I own Hicks' other book, The Widow of the South, though I haven't read it yet. After reading A Separate Country, I am not sure if I feel more or less compelled to pick up Widow of the South. It is also a Civil War-era book that takes place in the Deep South. I think I will probably give it a go. I enjoyed Hicks' writing style, I just didn't understand the plot of this book. But maybe I will understand Widow of the South.
If you are one who enjoys American historical fiction, especially the type with a dash of intrigue and mystery thrown in, then I think you'd enjoy this book. It starts really strongly, and then sags a bit in the middle, but I think it portrays New Orleans and the South in the Reconstruction era really well.

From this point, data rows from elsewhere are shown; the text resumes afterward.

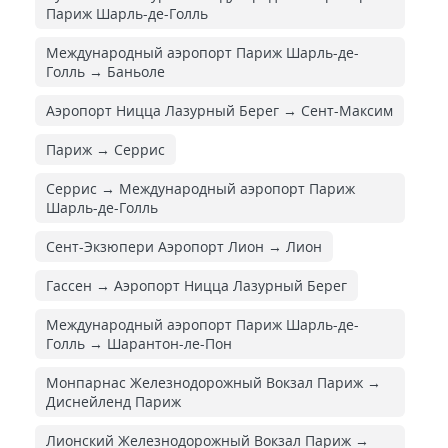
Париж Шарль-де-Голль
Международный аэропорт Париж Шарль-де-
Голль → Баньоле
Аэропорт Ницца Лазурный Берег → Сент-Максим
Париж → Серрис
Серрис → Международный аэропорт Париж
Шарль-де-Голль
Сент-Экзюпери Аэропорт Лион → Лион
Гассен → Аэропорт Ницца Лазурный Берег
Международный аэропорт Париж Шарль-де-
Голль → Шарантон-ле-Пон
Монпарнас Железнодорожный Вокзал Париж →
Диснейленд Париж
Лионский Железнодорожный Вокзал Париж →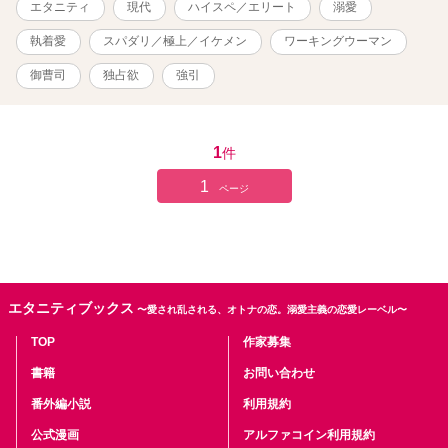
エタニティ
現代
ハイスペ／エリート
溺愛
表紙、挿絵：イラストＡＣ様、他。
執着愛
スパダリ／極上／イケメン
ワーキングウーマン
御曹司
独占欲
強引
1
件
1
ページ
エタニティブックス
〜愛され乱される、オトナの恋。溺愛主義の恋愛レーベル〜
TOP
作家募集
書籍
お問い合わせ
番外編小説
利用規約
公式漫画
アルファコイン利用規約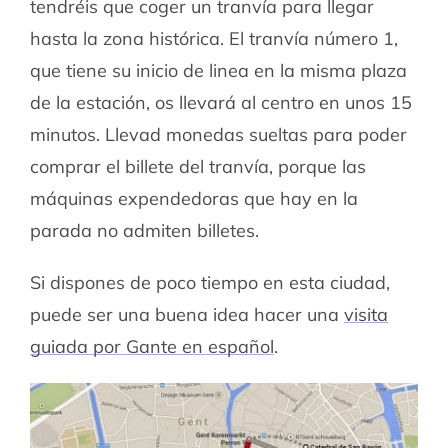
tendréis que coger un tranvía para llegar
hasta la zona histórica. El tranvía número 1,
que tiene su inicio de linea en la misma plaza
de la estación, os llevará al centro en unos 15
minutos. Llevad monedas sueltas para poder
comprar el billete del tranvía, porque las
máquinas expendedoras que hay en la
parada no admiten billetes.
Si dispones de poco tiempo en esta ciudad,
puede ser una buena idea hacer una
visita
guiada por Gante en español
.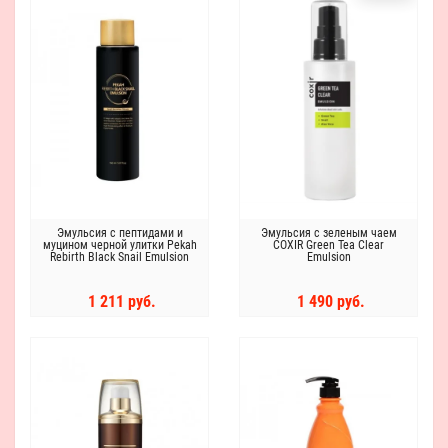
Эмульсия с пептидами и
Эмульсия с зеленым чаем
муцином черной улитки Pekah
COXIR Green Tea Clear
Rebirth Black Snail Emulsion
Emulsion
1 211 руб.
1 490 руб.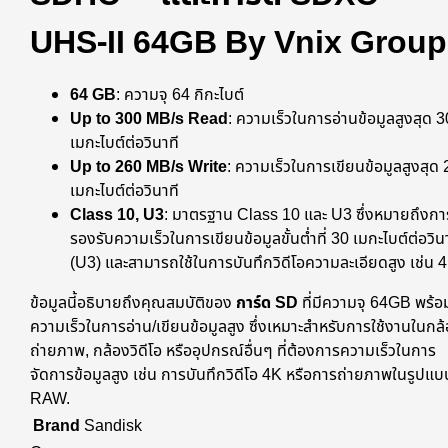
UHS-II 64GB By Vnix Group
64 GB
: ความจุ 64 กิกะไบต์
Up to 300 MB/s Read
: ความเร็วในการอ่านข้อมูลสูงสุด 
เมกะไบต์ต่อวินาที
Up to 260 MB/s Write
: ความเร็วในการเขียนข้อมูลสูงสุด
เมกะไบต์ต่อวินาที
Class 10, U3
: มาตรฐาน Class 10 และ U3 ซึ่งหมายถึงการ์
รองรับความเร็วในการเขียนข้อมูลขั้นต่ำที่ 30 เมกะไบต์ต่อวิน
(U3) และสามารถใช้ในการบันทึกวิดีโอความละเอียดสูง เช่น 
ข้อมูลนี้อธิบายถึงคุณสมบัติของ
การ์ด SD
ที่มีความจุ 64GB พร้อ
ความเร็วในการอ่าน/เขียนข้อมูลสูง ซึ่งเหมาะสำหรับการใช้งานในกล
ถ่ายภาพ, กล้องวิดีโอ หรืออุปกรณ์อื่นๆ ที่ต้องการความเร็วในการ
จัดการข้อมูลสูง เช่น การบันทึกวิดีโอ 4K หรือการถ่ายภาพในรูปแบ
RAW.
Brand
Sandisk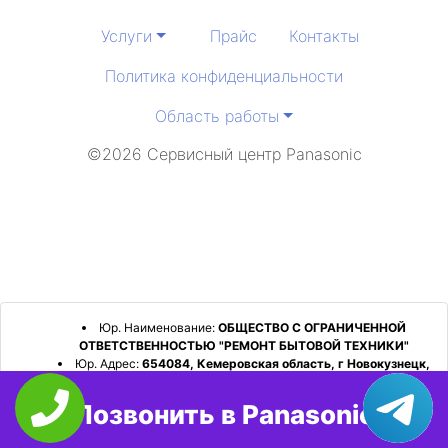
Услуги
Прайс
Контакты
Политика конфиденциальности
Область работы
©2026 Сервисный центр Panasonic
Юр. Наименование:
ОБЩЕСТВО С ОГРАНИЧЕННОЙ
ОТВЕТСТВЕННОСТЬЮ "РЕМОНТ БЫТОВОЙ ТЕХНИКИ"
Юр. Адрес:
654084, Кемеровская область, г Новокузнецк,
р-н Орджоникидзевский, пр-кт Шахтеров, д. 31, кв. 2
Позвонить в Panasonic
ИНН:
4253052180
ОГРН:
1224200006128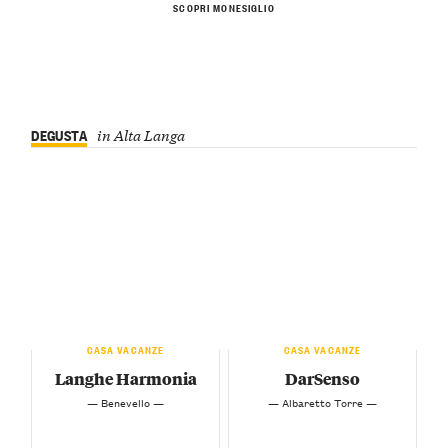
SCOPRI MONESIGLIO
DEGUSTA
in Alta Langa
CASA VACANZE
CASA VACANZE
Langhe Harmonia
DarSenso
— Benevello —
— Albaretto Torre —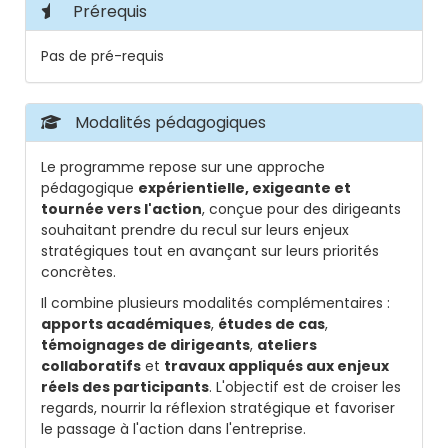
Prérequis
Pas de pré-requis
Modalités pédagogiques
Le programme repose sur une approche
pédagogique
expérientielle, exigeante et
tournée vers l'action
, conçue pour des dirigeants
souhaitant prendre du recul sur leurs enjeux
stratégiques tout en avançant sur leurs priorités
concrètes.
Il combine plusieurs modalités complémentaires :
apports académiques
,
études de cas
,
témoignages de dirigeants
,
ateliers
collaboratifs
et
travaux appliqués aux enjeux
réels des participants
. L'objectif est de croiser les
regards, nourrir la réflexion stratégique et favoriser
le passage à l'action dans l'entreprise.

On a more general and less book-review-related note, I am generally not one for American historical fiction books. The Civil War, though, always catches my interest because I think it's probably the only part of American history that is taught in widely varying ways, depending on where you go to school. Growing up in the Land of Lincoln, I certainly get the Yankee version of the story about the Emancipation Proclamation, the quest to free slaves and the necessity of keeping our country whole. I am sure people in New Orleans learn it differently, probably focusing more on states' rights and the dependence of the local economy on slavery. I am not sure, though- I don't think there are any books written on the variety of teaching theories for the Civil War, sadly!